You are currently viewing Steam to Approve All The Things

Steam to Approve All The Things

This is going to end well. Steam's Erik Johnson published this article on the Steam Blog today.

In an effort to reduce the frustration and overhead surrounding the approval process of content submitted to the Steam platform, Valve has decided to offload that burden onto the customers.

If you're a player, we shouldn't be choosing for you what content you can or can't buy. If you're a developer, we shouldn't be choosing what content you're allowed to create. Those choices should be yours to make.

I completely disagree with the assumptions and mistargeted assertions.

I believe they absolutely should be choosing what content I can or can't buy -- ON STEAM. The choice of what a developer can or can't create has never been a choice of Valve's. What content the developers have been allowed to create and then sell on STEAM, however, has.

More...

Those choices should be yours to make. Our role should be to provide systems and tools to support your efforts to make these choices for yourself, and to help you do it in a way that makes you feel comfortable.

I feel more comfortable when garbage games aren't allowed on Steam and I don't have to sift through a hot mess to find something good that isn't a complete scam. I feel more comfortable when the platform is held to a higher standard and I can shop in confidence.

::::::::

• [Exercise requirements]
a: Translate this sentence from the post about Steam's approval policy into Spanish: "I feel more comfortable when the platform is held to a higher standard and I can shop in confidence."
b: Resume the post about Steam's approval policy, writing on from its final sentence.

::::::::

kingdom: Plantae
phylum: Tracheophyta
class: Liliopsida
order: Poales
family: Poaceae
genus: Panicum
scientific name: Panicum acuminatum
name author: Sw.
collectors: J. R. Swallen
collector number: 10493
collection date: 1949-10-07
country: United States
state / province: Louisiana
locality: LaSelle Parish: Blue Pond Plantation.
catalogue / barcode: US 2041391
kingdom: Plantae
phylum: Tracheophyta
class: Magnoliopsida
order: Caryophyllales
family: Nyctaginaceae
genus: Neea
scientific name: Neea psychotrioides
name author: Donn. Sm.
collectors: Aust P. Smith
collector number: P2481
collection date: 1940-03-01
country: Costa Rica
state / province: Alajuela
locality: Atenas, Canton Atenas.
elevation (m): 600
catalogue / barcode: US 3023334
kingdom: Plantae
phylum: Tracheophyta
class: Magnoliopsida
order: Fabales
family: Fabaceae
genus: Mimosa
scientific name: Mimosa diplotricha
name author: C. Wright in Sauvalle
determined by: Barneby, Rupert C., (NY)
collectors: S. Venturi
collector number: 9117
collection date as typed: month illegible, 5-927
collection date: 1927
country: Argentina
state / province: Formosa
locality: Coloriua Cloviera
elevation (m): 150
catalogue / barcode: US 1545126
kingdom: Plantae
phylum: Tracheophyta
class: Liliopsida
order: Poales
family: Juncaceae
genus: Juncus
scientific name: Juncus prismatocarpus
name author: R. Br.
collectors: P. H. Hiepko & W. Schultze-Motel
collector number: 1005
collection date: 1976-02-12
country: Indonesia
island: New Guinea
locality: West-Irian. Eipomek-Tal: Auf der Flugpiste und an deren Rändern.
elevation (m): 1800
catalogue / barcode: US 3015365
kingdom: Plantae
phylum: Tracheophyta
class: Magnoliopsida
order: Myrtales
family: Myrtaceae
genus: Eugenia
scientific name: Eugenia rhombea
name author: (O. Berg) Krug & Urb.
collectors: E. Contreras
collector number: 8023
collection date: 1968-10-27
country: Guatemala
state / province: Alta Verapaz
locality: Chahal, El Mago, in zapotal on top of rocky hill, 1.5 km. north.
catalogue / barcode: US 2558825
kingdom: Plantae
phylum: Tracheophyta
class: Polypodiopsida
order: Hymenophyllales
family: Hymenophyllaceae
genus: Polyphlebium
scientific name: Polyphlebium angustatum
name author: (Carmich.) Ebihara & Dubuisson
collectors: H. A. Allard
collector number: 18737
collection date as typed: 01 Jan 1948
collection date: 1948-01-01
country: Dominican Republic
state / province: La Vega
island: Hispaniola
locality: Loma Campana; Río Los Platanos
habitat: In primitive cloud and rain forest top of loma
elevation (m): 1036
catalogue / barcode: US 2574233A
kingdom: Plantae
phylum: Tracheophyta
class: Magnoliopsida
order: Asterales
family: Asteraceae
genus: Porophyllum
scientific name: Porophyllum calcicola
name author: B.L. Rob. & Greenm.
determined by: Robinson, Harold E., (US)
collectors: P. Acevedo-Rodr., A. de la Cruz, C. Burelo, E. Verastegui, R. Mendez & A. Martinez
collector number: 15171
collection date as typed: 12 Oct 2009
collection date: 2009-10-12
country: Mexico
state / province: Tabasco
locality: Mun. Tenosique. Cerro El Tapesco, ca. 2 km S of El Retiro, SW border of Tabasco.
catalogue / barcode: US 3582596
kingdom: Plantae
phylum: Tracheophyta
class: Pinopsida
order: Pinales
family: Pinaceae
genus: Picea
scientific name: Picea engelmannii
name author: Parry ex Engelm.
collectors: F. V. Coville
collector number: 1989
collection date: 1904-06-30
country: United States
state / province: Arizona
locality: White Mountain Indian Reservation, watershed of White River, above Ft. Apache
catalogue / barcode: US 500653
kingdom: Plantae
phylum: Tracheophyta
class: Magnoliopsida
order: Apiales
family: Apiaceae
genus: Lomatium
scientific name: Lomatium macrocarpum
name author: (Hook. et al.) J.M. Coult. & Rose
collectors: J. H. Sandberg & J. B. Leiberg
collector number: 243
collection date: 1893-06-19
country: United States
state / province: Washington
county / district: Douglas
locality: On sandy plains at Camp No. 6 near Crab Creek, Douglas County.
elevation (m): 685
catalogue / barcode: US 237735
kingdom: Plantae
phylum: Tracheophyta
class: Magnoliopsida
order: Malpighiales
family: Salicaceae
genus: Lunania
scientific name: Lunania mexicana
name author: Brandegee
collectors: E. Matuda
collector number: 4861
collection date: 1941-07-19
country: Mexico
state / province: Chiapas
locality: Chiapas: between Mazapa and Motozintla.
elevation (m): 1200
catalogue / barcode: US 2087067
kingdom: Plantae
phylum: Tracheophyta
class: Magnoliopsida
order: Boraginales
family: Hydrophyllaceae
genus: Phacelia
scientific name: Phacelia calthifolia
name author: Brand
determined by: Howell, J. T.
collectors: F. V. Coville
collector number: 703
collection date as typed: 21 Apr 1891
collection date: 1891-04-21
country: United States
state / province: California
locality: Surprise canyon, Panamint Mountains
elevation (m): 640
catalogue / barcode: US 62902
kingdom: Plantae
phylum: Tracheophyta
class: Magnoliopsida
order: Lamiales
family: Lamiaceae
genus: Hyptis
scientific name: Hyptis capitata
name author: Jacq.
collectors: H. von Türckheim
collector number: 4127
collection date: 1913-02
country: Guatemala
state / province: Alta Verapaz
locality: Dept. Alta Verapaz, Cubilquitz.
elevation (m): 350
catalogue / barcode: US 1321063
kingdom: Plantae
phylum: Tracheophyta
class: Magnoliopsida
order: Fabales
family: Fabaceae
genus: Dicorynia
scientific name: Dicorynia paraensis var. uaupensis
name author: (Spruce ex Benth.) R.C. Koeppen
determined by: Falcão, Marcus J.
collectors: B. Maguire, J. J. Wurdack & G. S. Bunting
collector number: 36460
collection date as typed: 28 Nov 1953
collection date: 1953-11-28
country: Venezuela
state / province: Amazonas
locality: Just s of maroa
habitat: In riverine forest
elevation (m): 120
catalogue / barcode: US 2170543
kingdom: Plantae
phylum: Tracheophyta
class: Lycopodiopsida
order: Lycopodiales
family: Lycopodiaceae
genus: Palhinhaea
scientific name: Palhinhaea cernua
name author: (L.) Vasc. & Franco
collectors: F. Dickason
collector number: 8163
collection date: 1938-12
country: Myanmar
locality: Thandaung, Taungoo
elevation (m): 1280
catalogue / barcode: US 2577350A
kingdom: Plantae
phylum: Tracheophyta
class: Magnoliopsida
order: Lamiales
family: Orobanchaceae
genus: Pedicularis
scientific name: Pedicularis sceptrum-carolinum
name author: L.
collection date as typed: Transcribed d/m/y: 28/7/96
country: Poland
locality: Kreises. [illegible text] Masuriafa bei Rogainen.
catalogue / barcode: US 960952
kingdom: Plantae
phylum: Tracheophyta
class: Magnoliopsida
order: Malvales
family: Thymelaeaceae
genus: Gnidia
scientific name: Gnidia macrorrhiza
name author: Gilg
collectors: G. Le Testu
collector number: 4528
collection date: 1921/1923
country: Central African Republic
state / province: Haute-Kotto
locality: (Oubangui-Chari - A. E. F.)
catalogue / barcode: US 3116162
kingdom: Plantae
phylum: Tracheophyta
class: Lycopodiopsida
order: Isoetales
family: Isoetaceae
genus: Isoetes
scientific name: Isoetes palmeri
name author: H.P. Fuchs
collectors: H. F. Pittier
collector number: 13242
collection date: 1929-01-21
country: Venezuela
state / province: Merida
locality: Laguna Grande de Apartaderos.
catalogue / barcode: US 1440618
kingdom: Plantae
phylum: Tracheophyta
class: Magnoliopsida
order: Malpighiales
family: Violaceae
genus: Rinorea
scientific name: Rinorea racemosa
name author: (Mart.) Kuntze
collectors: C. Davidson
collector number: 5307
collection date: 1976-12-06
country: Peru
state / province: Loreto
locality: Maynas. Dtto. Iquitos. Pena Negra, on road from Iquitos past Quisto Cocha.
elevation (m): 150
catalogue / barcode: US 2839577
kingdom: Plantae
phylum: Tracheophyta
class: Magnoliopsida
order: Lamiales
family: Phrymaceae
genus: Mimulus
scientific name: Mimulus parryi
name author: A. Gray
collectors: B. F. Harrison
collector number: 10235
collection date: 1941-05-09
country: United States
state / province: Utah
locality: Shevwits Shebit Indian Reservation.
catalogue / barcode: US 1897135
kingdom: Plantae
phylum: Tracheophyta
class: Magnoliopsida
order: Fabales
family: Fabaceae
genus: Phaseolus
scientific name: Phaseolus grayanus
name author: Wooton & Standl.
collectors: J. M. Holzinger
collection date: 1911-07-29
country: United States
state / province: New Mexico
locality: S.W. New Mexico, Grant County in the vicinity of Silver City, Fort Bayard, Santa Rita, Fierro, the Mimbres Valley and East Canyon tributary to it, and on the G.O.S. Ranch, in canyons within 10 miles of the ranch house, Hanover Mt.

::::::::

• [Results for each task]
a: Me da más tranquilidad que la plataforma se someta a un estándar más exigente y poder comprar con confianza.

b:
With that principle in mind, we've decided that the right approach is to allow everything onto the Steam Store, except for things that we decide are illegal, or straight up trolling. Taking this approach allows us to focus less on trying to police what should be on Steam, and more on building those tools to give people control over what kinds of content they see.

::facepalm::

Ignoring the extremes like school shooting games, etc., not necessarily falling neatly into a category, I'm mostly worried about the extreme volume of garbage. Graev and I were talking about this together and he's of the opinion that  Steam has been a garbage heap already for quite some time and not he doesn't think it'll change anything. They seem to have given up.

He might be right, but I tremble at the possibility that it could be worse. Unless the toosl Valve is developing to give me control over what types of content I see includes a "NO CRAP" filter, I'm probably not going to be satisfied. I'm also not satisfied with their mentality as a company currently in control of a widely recognized and accepted leader in this space. I expect more than a laissez faire attitude.

So what does this mean? It means that the Steam Store is going to contain something that you hate, and don't think should exist. ... It also means that the games we allow onto the Store will not be a reflection of Valve’s values ... There will be people throughout the Steam community who hate your games, and hope you fail to find an audience, and there will be people here at Valve who feel exactly the same way.

It's not April Fools Day. I checked.

Count me among the fans disappointed in your change of policy, Valve.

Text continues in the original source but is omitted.